Père Gilles Drouin : « La Pentecôte n'est pas la fête de l'Esprit Saint »
<< Semaine du 18 au 24 mai 2026 (article 6/8) >>
Père Gilles Drouin : « La Pentecôte n'est pas la fête de l'Esprit Saint »
Quand le pentecôtisme américain bouscule la théologie catholique.
Le renouveau charismatique catholique, né dans le sillage du pentecôtisme américain, a profondément reconfiguré la sensibilité spirituelle de nombreux chrétiens en Occident depuis les années 1970. L'Esprit Saint y occupe une place centrale — centrale au point, parfois, d'en devenir envahissante. Dans certaines communautés nouvelles ou mouvements d'inspiration charismatique, son invocation tourne à l'incantation : on attend de lui des guérisons immédiates, des signes tangibles, une résolution quasi magique des épreuves de l'existence.
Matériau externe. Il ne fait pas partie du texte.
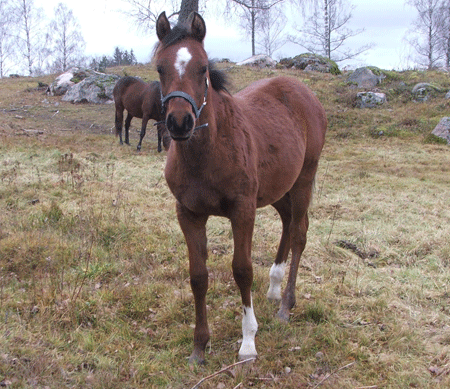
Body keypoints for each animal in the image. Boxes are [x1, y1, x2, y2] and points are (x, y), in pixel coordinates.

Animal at [155, 12, 326, 364]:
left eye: (203, 68)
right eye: (160, 68)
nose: (180, 122)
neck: (207, 153)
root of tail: (304, 92)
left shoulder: (242, 209)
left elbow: (242, 270)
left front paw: (248, 343)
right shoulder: (188, 213)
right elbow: (198, 276)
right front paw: (199, 346)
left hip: (303, 178)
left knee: (299, 232)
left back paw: (286, 305)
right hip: (277, 188)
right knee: (287, 221)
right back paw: (274, 287)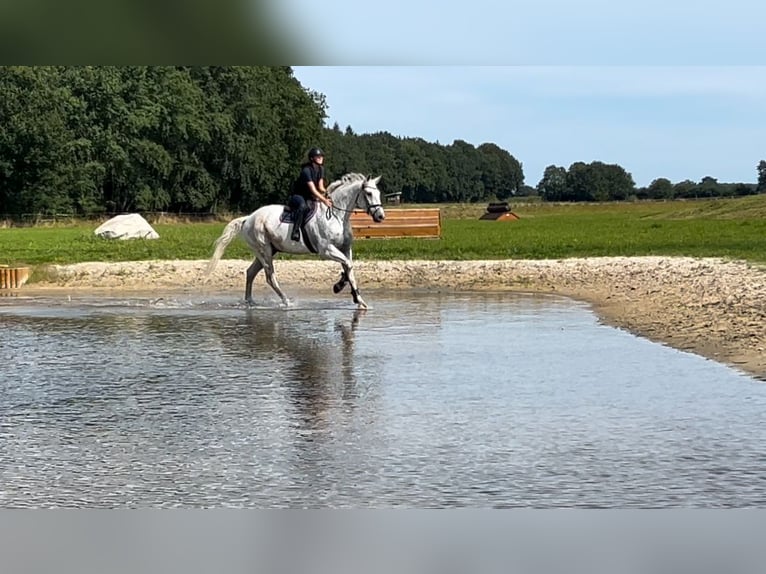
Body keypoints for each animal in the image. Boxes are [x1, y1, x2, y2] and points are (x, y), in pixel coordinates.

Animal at [206, 174, 388, 310]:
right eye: (368, 193)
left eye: (378, 193)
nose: (380, 216)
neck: (336, 215)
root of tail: (248, 218)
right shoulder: (326, 250)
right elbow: (348, 266)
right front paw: (343, 290)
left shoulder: (344, 248)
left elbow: (349, 269)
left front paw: (358, 299)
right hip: (264, 251)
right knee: (270, 277)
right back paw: (286, 302)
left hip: (266, 251)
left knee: (251, 272)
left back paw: (249, 303)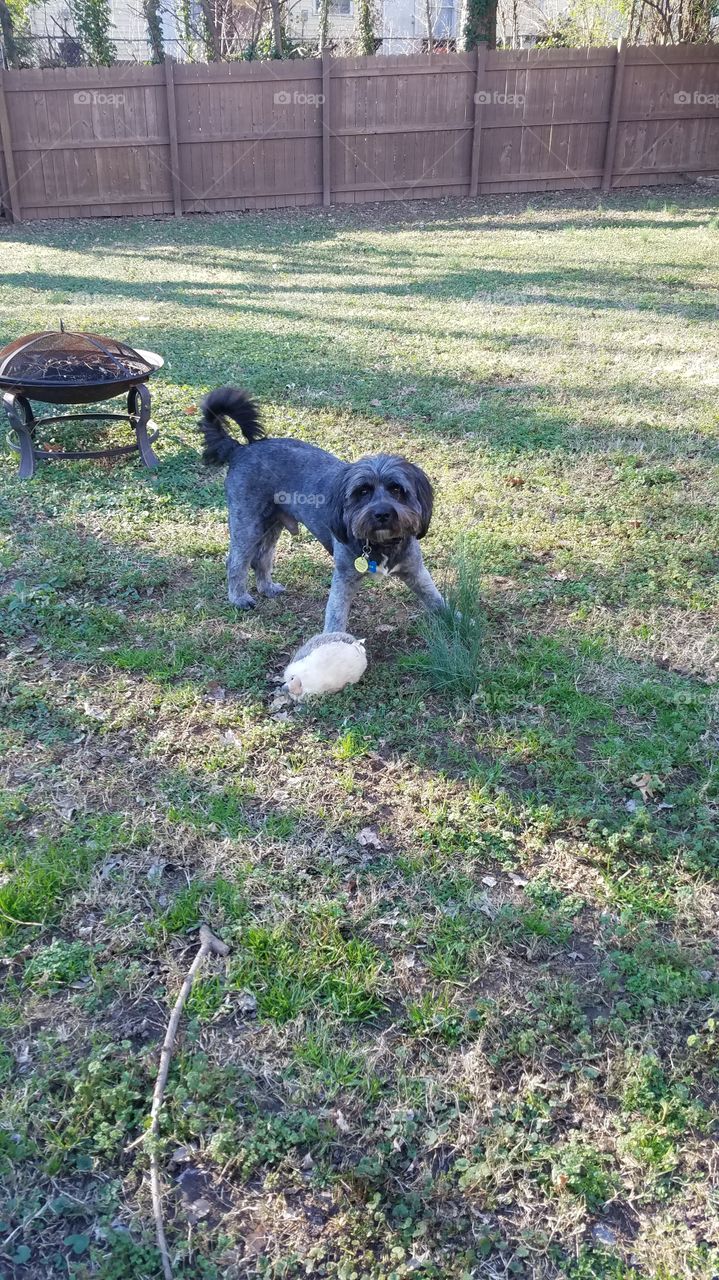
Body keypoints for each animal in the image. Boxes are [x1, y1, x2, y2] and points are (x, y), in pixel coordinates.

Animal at [197, 384, 442, 634]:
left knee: (262, 558)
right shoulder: (344, 578)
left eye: (396, 489)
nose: (382, 513)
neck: (380, 545)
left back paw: (267, 587)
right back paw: (239, 598)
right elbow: (335, 617)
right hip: (248, 525)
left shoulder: (416, 571)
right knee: (236, 561)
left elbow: (436, 599)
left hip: (272, 525)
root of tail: (239, 449)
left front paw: (451, 620)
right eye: (362, 491)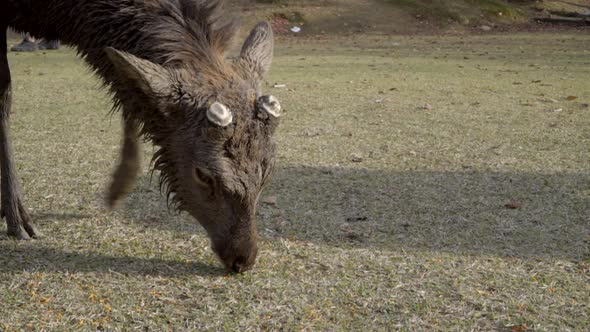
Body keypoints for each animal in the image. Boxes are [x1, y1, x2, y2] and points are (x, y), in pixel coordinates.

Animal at [0, 0, 282, 272]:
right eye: (202, 175)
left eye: (268, 171)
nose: (243, 259)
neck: (57, 16)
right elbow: (5, 95)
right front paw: (16, 217)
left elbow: (131, 95)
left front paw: (118, 187)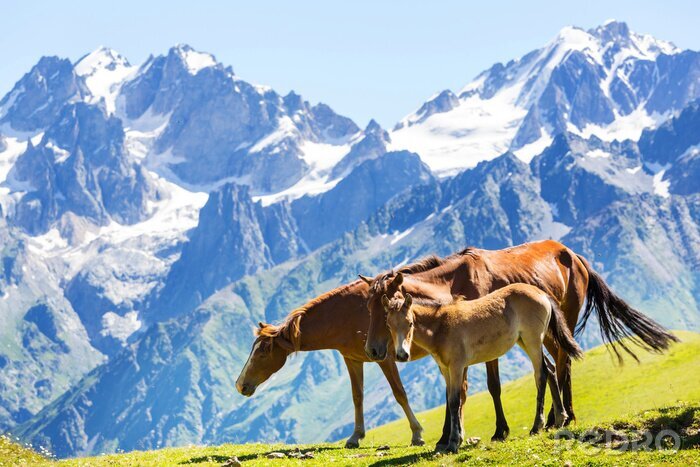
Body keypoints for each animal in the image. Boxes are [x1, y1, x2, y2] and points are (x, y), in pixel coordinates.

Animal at [232, 280, 426, 448]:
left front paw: (417, 434)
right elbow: (357, 397)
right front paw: (355, 436)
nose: (240, 385)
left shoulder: (384, 358)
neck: (349, 315)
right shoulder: (352, 360)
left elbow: (399, 393)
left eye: (262, 353)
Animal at [382, 284, 584, 452]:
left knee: (540, 374)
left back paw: (537, 426)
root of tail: (541, 293)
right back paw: (560, 418)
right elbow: (451, 400)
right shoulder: (445, 370)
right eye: (389, 325)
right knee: (550, 369)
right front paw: (453, 440)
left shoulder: (457, 366)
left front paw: (453, 443)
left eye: (410, 323)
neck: (441, 326)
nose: (402, 355)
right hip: (523, 341)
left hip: (532, 340)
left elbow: (454, 401)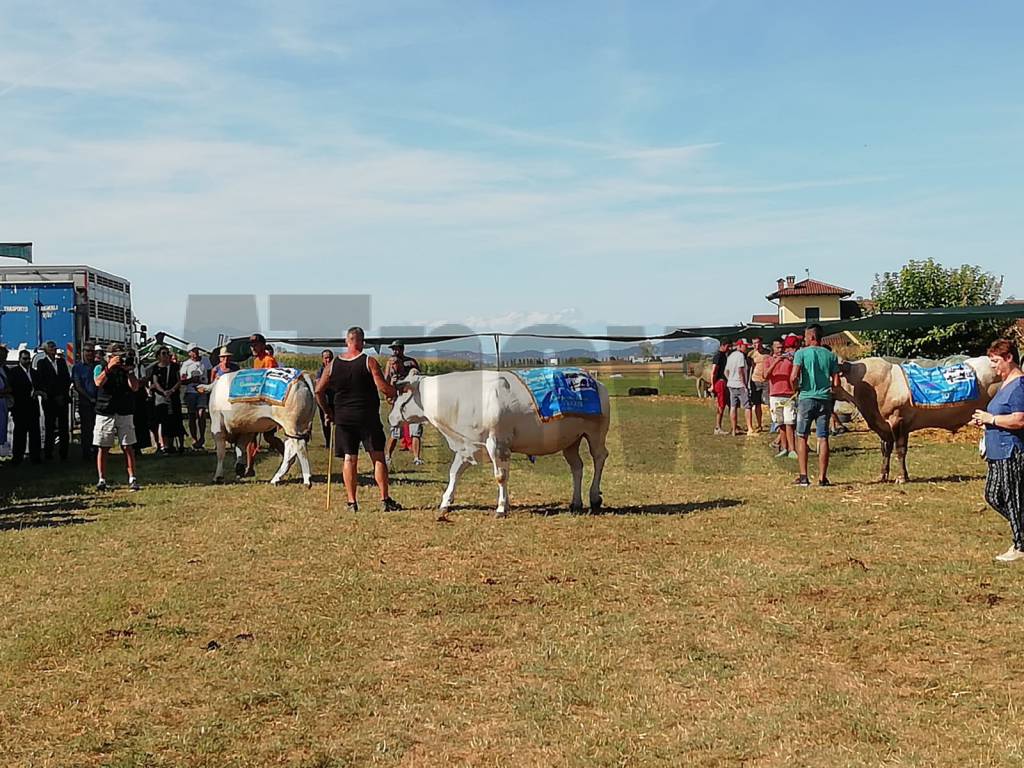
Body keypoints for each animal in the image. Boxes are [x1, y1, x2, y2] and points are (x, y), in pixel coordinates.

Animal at [385, 370, 606, 518]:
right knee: (577, 467)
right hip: (571, 440)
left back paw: (595, 497)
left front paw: (501, 508)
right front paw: (446, 502)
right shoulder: (468, 445)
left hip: (595, 434)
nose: (390, 418)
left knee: (599, 458)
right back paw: (576, 502)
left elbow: (500, 476)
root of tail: (595, 380)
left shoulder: (497, 444)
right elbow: (454, 472)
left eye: (401, 393)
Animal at [835, 358, 995, 483]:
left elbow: (900, 450)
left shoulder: (897, 419)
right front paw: (882, 476)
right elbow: (886, 450)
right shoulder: (886, 426)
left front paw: (901, 477)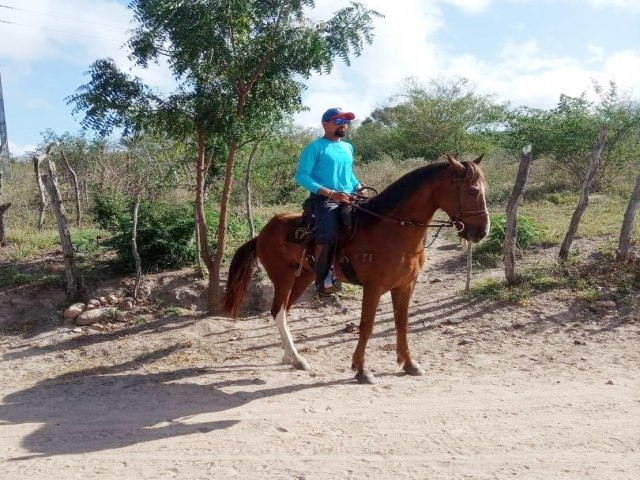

Cette pneumatologie de l'efficacité, coupée de ses racines trinitaires et pascales, n'est pas sans conséquences. Elle a fourni un alibi théologique à des communautés dont les dérives — emprise spirituelle, gourous charismatiques, promesses thérapeutiques non tenues — ont défrayé la chronique et blessé des fidèles en quête sincère de Dieu.
Ce n'est pas un hasard si plusieurs des communautés récemment épinglées par les autorités ecclésiales françaises partageaient cette même caractéristique : une « théologie » de l'Esprit Saint hypertrophiée, déconnectée du mystère pascal, réduite à un opérateur de transformation personnelle. Quand l'Esprit devient un outil, la foi devient une technique — et la porte s'ouvre à toutes les manipulations largement dénoncées sur ce blog.
C'est probablement en raison de l'influence du Mouvement pentecôtiste et de ses déclinaisons charismatiques que les églises latines ont « retrouvé » l'importance du Saint-Esprit dans une théologie et une liturgie jusque-là très profondément et peut-être trop unilatéralement christocentrées. Et c'est assurément une bonne chose. Mais ce faisant, on a eu tendance à transférer sur l'Esprit les catégories jusque-là appliquées au Christ.
Ainsi la Pentecôte tend-elle à être envisagée comme une Pâque bis (avec parfois une Vigile bis), la confirmation tend-elle à être la célébration du don de l'Esprit alors que, Dieu merci, la plupart des confirmands l'ont reçu avant : la formule liturgique de la confirmation n'est d'ailleurs pas « Reçois le Saint-Esprit » mais « Sois marqué du Saint-Esprit le don de Dieu ».
Ces considérations pourraient apparaître comme des divagations de théologiens, ou pire, de liturgistes, hors-sol. En fait l'enjeu n'est pas mince pour la vie spirituelle des chrétiens, des confirmands et des catéchumènes en particulier. Comme vicaire général, j'ai la chance de lire de nombreuses lettres de confirmands ou de catéchumènes qui demandent, pour les premiers la confirmation, pour les seconds les sacrements de l'initiation chrétienne.
Ces textes sont souvent magnifiques, et suscitent toujours en moi une profonde action de grâces… laquelle ne doit pas interdire d'exercer l'œil du théologien. Je suis surpris par le désir, une fois encore bien compréhensible, exprimé par ces hommes et ces femmes, de trouver dans les sacrements de l'Église une consolation, un bien-être que leur vie souvent cabossée ne leur procure pas.
Ce faisant, la personne du Saint-Esprit est très présente dans ces lettres, et ils attendent de son effusion ce bien être, cette paix que la vie leur a refusée. En revanche la Pâque du Christ, qui est le cœur brûlant de la foi chrétienne, sa mort et sa résurrection, sont étonnamment absentes de la quasi-totalité des lettres, y compris pour les catéchumènes qui vont précisément être plongés dans la mort et la résurrection du Seigneur.
Et c'est là que le bât blesse : ainsi comprise, avec cette « occultation » de la Pâque, la foi chrétienne court le risque dangereux d'être réduite à une technique parmi d'autres de développement personnel. Et l'invocation du Saint-Esprit, sans lien avec la Pâque, la Croix du Christ, à une technique destinée à résoudre, comme par enchantement, des problèmes très humains.